Aydin made it his business to track this comic down and read it, and that would lead to the creation of March:

 

“So after finding this comic, I went to Congressman Lewis and, because I was 24 and didn’t know any better, I said ‘Why don’t you write a comic book?’ He thought about it for a bit and said “Okay, but only if you work on it with me.”

 

“You have no idea what this means to me,” said Aydin, his enthusiasm and pride in what they’ve accomplished coming out in every sentence. “I’m a fanboy. This is the coolest thing I’ve ever done.”

“Comic books can change the world. I truly believe that. We’ve seen it happen.”

Powell, like Congressman Lewis, is a native of the south. The illustrator of March also worked on The Silence of Our Friends, another graphic novel that focused on Civil Rights. Powell spoke to the audience about how his experiences affected his contributions to the book, as well as the unique challenges the story presented. He shared a story from his childhood about being with his parents, when they suddenly saw a full Klan circle in broad daylight, in the townsquare, on public property. This was the moment when his parents had to attempt to explain racism and privilege to him. Events like this would lead to Powell “being drawn to narratives with highly subjective personal experiences.” Powell also spoke to the anxiety he felt regarding illustrating such an important story, particularly when it came to depicting Martin Luther King, Jr.

 

 

As far as process, Powell showed a page of script and discussed breaking down pages into thumbnails, dealing with redundancies and pacing, and finding as many moments as possible to allow fans to “walk around in [Congressman Lewis'] shoes,” while drawing on his own experiences in the south from a “sensory standpoint.”

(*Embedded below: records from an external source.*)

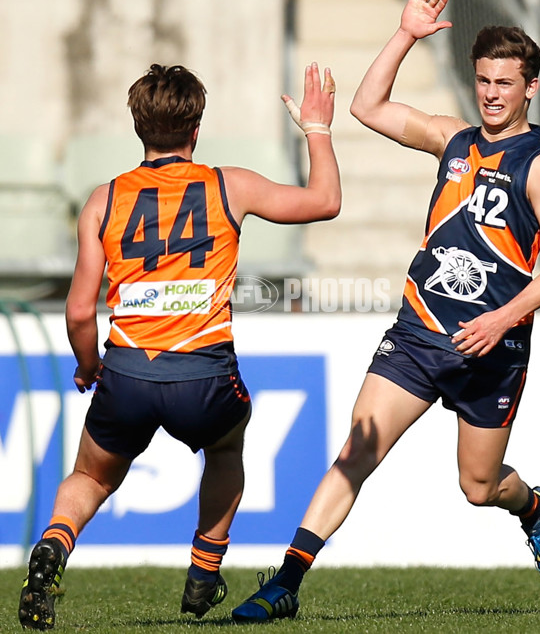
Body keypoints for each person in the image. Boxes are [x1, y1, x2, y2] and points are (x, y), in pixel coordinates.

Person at [231, 0, 540, 623]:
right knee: (355, 454)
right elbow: (368, 107)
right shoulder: (453, 139)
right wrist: (406, 35)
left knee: (478, 487)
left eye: (505, 83)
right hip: (419, 333)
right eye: (483, 81)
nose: (491, 94)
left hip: (493, 348)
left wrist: (501, 318)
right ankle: (285, 584)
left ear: (530, 87)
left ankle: (534, 508)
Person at [17, 61, 339, 630]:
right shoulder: (226, 184)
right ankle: (202, 574)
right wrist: (316, 128)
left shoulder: (104, 198)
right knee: (225, 447)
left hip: (127, 372)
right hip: (203, 373)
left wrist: (89, 366)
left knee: (90, 477)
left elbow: (77, 309)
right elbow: (324, 201)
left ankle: (53, 548)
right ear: (196, 128)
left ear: (138, 127)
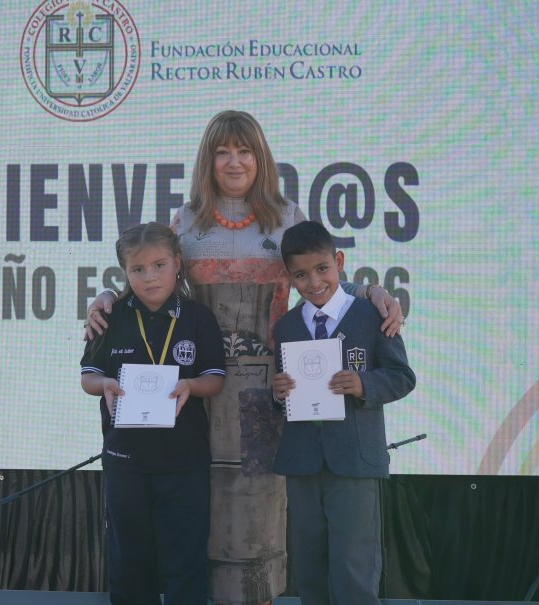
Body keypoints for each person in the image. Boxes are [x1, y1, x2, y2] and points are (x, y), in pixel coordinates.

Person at [85, 110, 404, 605]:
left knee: (257, 510)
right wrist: (108, 297)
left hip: (270, 392)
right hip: (198, 392)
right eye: (222, 152)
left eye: (245, 151)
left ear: (261, 157)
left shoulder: (288, 216)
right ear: (207, 160)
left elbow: (319, 277)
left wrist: (372, 291)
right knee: (203, 508)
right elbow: (153, 280)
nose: (234, 162)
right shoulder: (186, 221)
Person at [80, 222, 226, 605]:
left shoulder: (197, 317)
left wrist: (191, 385)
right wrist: (105, 384)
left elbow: (215, 379)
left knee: (186, 561)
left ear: (177, 263)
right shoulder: (109, 317)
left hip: (184, 462)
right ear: (124, 272)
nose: (150, 277)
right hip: (126, 461)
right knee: (130, 561)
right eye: (138, 269)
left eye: (159, 265)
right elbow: (88, 377)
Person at [271, 220, 416, 605]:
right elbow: (283, 392)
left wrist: (364, 384)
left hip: (354, 461)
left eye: (322, 269)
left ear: (338, 262)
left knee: (354, 568)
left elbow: (402, 377)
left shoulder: (372, 314)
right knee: (309, 568)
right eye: (301, 275)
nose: (314, 281)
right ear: (289, 278)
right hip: (303, 462)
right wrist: (278, 393)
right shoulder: (286, 327)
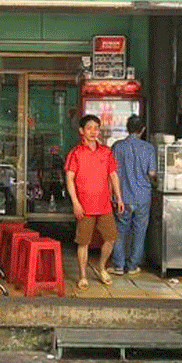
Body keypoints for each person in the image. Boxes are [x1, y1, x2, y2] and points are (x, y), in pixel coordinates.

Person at [64, 114, 125, 290]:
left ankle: (101, 267)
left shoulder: (106, 151)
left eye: (96, 128)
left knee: (111, 238)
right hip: (84, 206)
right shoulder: (76, 153)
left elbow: (113, 175)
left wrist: (119, 198)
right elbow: (70, 179)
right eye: (89, 128)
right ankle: (83, 276)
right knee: (83, 242)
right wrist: (75, 202)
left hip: (105, 204)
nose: (93, 132)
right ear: (81, 131)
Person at [109, 115, 156, 276]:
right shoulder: (149, 148)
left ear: (127, 128)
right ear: (142, 130)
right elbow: (151, 172)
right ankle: (133, 266)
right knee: (139, 231)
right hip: (143, 196)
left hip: (123, 196)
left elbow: (112, 172)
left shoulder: (117, 147)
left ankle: (119, 266)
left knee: (120, 231)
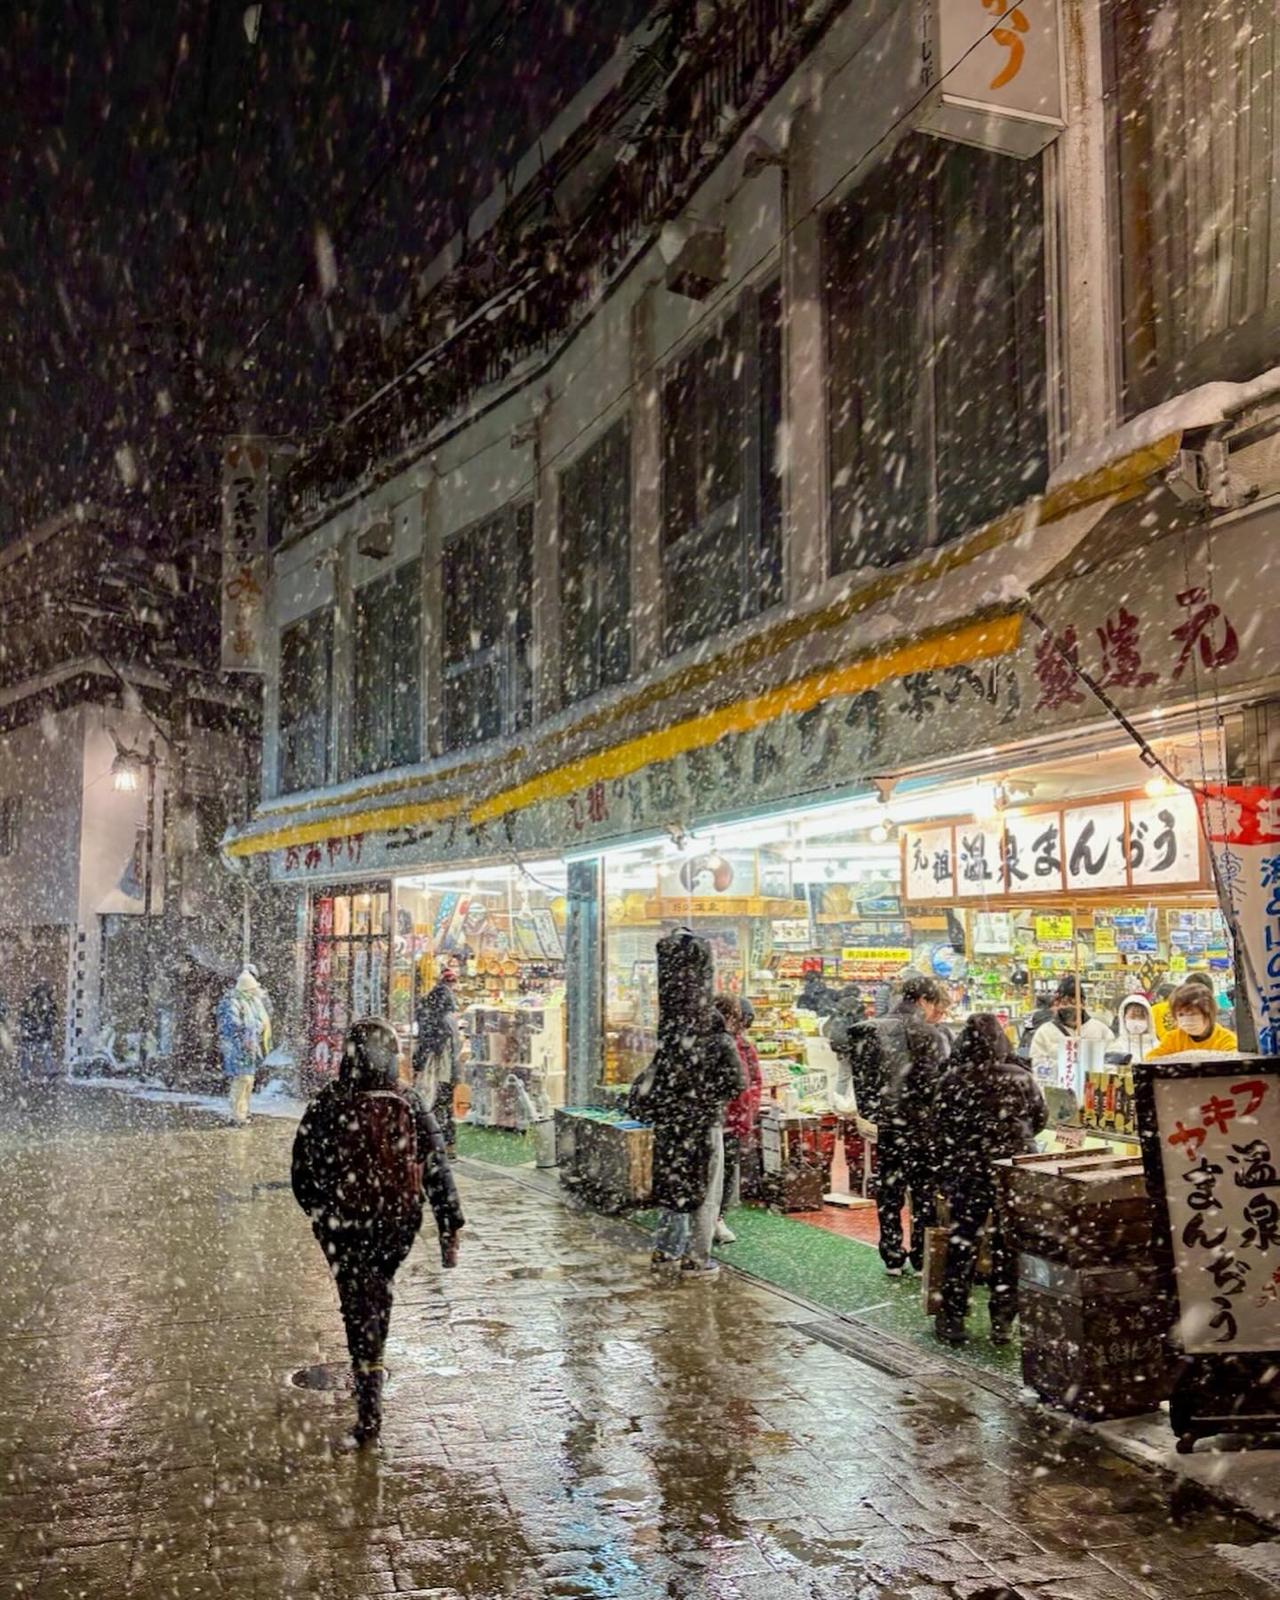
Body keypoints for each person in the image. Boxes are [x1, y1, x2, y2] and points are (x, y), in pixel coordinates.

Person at [291, 1017, 465, 1446]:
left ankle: (367, 1394)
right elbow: (438, 1169)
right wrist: (449, 1224)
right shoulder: (409, 1100)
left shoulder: (327, 1103)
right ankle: (372, 1375)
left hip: (343, 1226)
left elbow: (301, 1171)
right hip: (396, 1224)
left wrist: (321, 1213)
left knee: (355, 1299)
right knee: (378, 1290)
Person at [637, 930, 744, 1280]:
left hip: (672, 1121)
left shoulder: (670, 1033)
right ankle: (697, 1260)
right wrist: (709, 1095)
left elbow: (654, 1079)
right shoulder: (717, 1039)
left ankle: (666, 1248)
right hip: (703, 1122)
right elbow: (736, 1082)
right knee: (704, 1191)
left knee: (674, 1185)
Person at [934, 1014, 1047, 1347]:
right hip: (1011, 1170)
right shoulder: (1022, 1078)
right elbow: (1039, 1119)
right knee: (1008, 1244)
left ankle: (953, 1318)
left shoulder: (952, 1080)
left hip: (967, 1170)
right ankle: (1002, 1319)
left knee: (962, 1242)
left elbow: (939, 1128)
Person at [852, 973, 951, 1276]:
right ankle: (922, 1258)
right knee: (923, 1194)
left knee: (890, 1191)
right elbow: (940, 1084)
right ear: (923, 1001)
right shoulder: (931, 1035)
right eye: (938, 1007)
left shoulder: (875, 1027)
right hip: (923, 1127)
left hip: (889, 1125)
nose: (939, 1015)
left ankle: (892, 1255)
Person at [713, 995, 762, 1245]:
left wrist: (747, 1108)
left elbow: (754, 1081)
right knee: (710, 1172)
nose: (742, 1028)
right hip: (713, 1120)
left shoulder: (744, 1047)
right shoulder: (716, 1044)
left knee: (727, 1171)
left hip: (732, 1121)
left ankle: (718, 1217)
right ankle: (707, 1220)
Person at [413, 967, 463, 1153]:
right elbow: (452, 1048)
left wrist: (417, 1064)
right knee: (443, 1107)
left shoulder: (432, 1018)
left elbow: (426, 1045)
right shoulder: (450, 1019)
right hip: (446, 1071)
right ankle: (448, 1146)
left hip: (435, 1070)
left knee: (430, 1106)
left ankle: (432, 1145)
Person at [215, 967, 271, 1125]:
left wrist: (254, 1029)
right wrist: (248, 1030)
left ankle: (243, 1112)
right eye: (253, 988)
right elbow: (231, 1024)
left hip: (250, 1048)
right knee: (241, 1080)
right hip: (238, 1048)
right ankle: (236, 1115)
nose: (255, 991)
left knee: (248, 1080)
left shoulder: (252, 1001)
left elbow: (260, 1021)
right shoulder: (232, 1001)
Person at [1028, 979, 1112, 1077]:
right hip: (1058, 1089)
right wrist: (1066, 1066)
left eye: (1074, 1002)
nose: (1069, 1006)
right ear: (1057, 1004)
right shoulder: (1044, 1032)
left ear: (1083, 1004)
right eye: (1064, 1003)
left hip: (1091, 1087)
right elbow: (1036, 1065)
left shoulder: (1101, 1030)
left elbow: (1111, 1062)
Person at [1146, 981, 1237, 1057]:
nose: (1187, 1019)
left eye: (1193, 1013)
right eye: (1181, 1015)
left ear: (1209, 1013)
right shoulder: (1173, 1039)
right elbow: (1151, 1059)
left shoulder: (1226, 1040)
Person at [18, 983, 58, 1081]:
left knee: (45, 1052)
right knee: (28, 1053)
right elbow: (25, 1016)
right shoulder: (31, 1002)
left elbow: (51, 1018)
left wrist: (47, 1028)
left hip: (40, 1033)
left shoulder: (49, 1003)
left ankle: (49, 1071)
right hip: (33, 1032)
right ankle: (25, 1073)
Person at [1113, 993, 1156, 1062]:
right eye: (1132, 1017)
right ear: (1123, 1018)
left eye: (1141, 1017)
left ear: (1149, 1019)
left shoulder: (1158, 1048)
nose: (1136, 1021)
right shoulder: (1115, 1048)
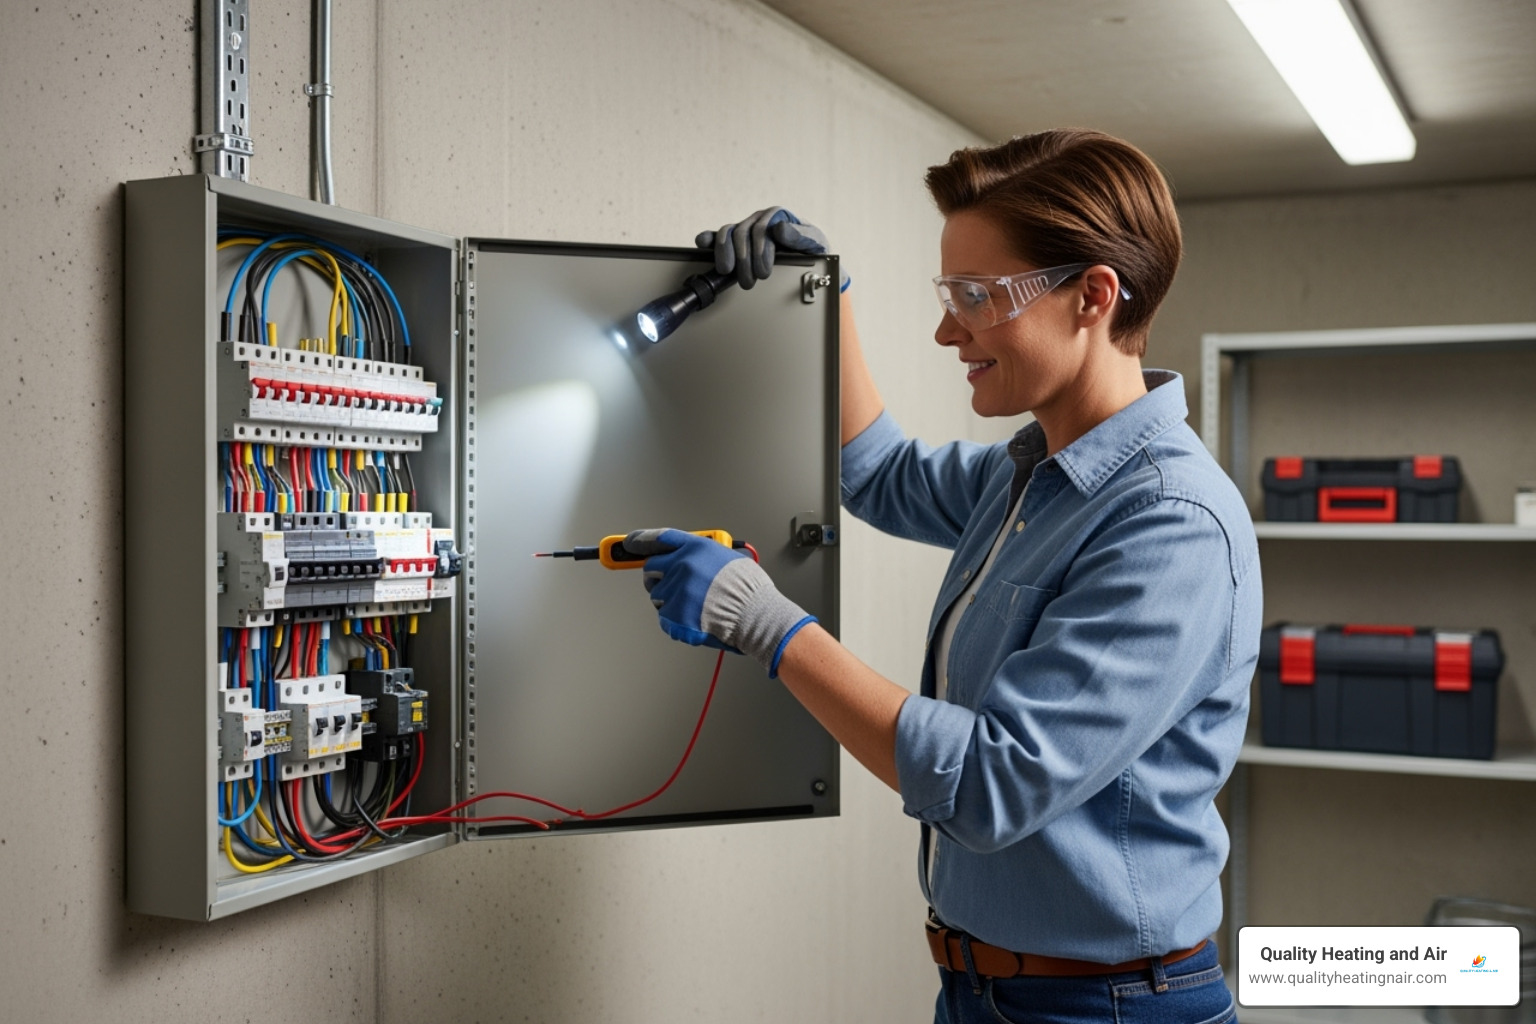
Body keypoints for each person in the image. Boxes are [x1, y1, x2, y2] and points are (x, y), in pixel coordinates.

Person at [626, 129, 1261, 1024]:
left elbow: (989, 785)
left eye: (976, 296)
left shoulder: (1170, 525)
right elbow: (875, 472)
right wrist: (823, 296)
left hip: (1109, 1009)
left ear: (1093, 297)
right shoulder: (1031, 476)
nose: (946, 328)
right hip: (982, 993)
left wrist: (768, 625)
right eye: (947, 292)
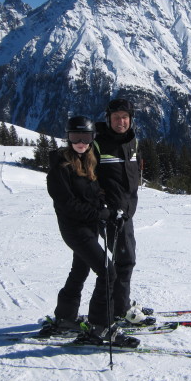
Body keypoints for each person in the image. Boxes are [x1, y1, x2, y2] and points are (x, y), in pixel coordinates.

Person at [41, 115, 139, 348]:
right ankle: (100, 326)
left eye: (85, 137)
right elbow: (68, 205)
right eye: (76, 137)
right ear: (67, 138)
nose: (81, 143)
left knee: (80, 269)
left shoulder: (87, 161)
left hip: (88, 228)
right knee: (108, 273)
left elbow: (95, 192)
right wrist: (100, 214)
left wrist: (106, 206)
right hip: (75, 230)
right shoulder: (60, 168)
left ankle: (65, 317)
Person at [93, 99, 152, 325]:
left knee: (124, 259)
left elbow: (133, 173)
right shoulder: (98, 144)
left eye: (125, 117)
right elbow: (89, 179)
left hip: (126, 212)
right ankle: (120, 309)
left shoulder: (131, 141)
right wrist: (104, 208)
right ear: (108, 119)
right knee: (124, 260)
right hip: (110, 214)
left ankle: (120, 303)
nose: (121, 121)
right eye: (116, 117)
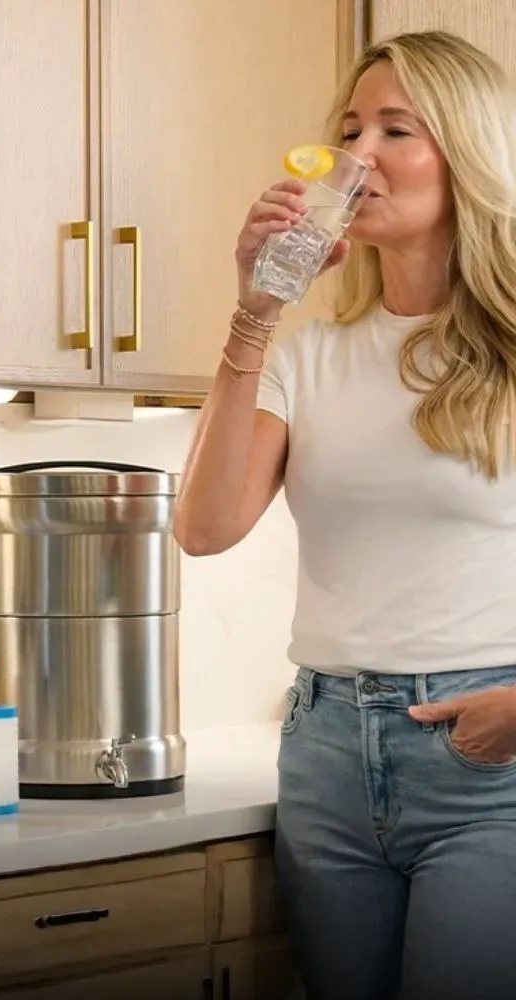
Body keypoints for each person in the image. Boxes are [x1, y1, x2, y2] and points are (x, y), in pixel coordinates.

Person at [173, 28, 516, 1000]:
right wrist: (254, 307)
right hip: (323, 748)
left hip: (485, 756)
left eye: (395, 130)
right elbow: (204, 527)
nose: (355, 155)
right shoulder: (308, 355)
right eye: (346, 129)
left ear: (467, 155)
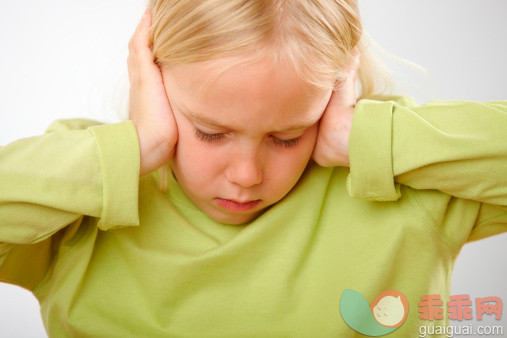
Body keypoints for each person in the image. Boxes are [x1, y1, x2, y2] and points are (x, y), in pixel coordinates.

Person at [0, 0, 505, 336]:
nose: (247, 175)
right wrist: (135, 147)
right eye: (210, 132)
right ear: (150, 80)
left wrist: (363, 138)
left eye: (287, 136)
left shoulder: (404, 180)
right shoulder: (78, 193)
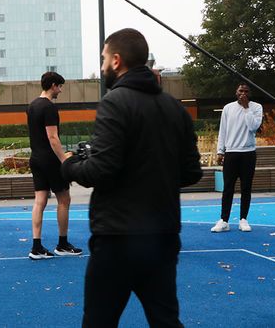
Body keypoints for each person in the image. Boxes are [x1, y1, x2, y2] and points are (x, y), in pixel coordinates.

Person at [61, 28, 202, 327]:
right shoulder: (175, 108)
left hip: (118, 239)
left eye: (102, 59)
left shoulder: (115, 102)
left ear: (116, 60)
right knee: (166, 320)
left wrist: (70, 165)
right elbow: (191, 172)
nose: (101, 67)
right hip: (162, 236)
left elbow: (100, 170)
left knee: (99, 321)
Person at [26, 71, 82, 259]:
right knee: (64, 200)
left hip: (36, 159)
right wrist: (64, 161)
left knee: (39, 201)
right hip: (50, 160)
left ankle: (36, 247)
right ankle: (62, 244)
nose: (61, 90)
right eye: (59, 86)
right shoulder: (49, 107)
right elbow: (52, 138)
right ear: (52, 86)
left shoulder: (32, 106)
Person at [210, 83, 263, 233]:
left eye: (246, 91)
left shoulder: (256, 107)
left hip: (248, 153)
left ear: (250, 93)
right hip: (231, 152)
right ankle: (224, 220)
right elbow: (223, 130)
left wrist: (246, 108)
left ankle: (243, 220)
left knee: (246, 188)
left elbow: (253, 127)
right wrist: (220, 151)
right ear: (236, 92)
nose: (243, 93)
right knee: (228, 188)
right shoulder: (228, 108)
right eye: (241, 90)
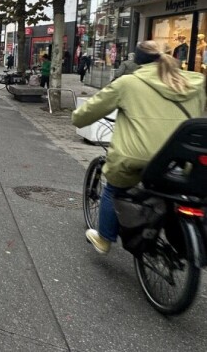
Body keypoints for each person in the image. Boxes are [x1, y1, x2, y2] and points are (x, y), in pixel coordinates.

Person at [72, 40, 206, 254]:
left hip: (138, 158)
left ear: (138, 61)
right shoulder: (195, 82)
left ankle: (104, 239)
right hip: (182, 159)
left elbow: (85, 114)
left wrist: (77, 118)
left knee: (113, 188)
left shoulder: (128, 83)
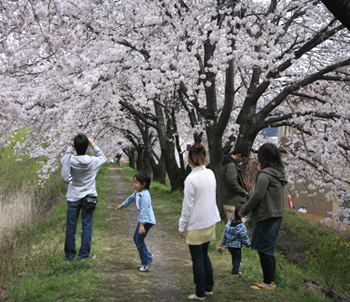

As the panel took questions, Congressman Lewis was asked about his feelings on the recent Supreme Court decision to repeal important aspects of the Voters Rights Act, a measure put in place to protect disenfranchised African-Americans in the south, and one he and others fought so hard to see pass. Regarding whether or not he felt Congress would do anything to counteract this decision, the Congressman shared his thoughts:

There is a movement in the congress on the part of several members. I like to be hopeful and optimistic, and keep my eyes on the prize. I think we’ll do it. The vote is the most powerful non-violent tool we have. It’s so powerful, it’s almost sacred.

 

Fifty years after the March on Washington, Congressman Lewis’ eyes are still on the prize.

The first of a trilogy about the life of an American Icon, March (Book One) arrives in stores August 13th, 2013, from Top Shelf Comics.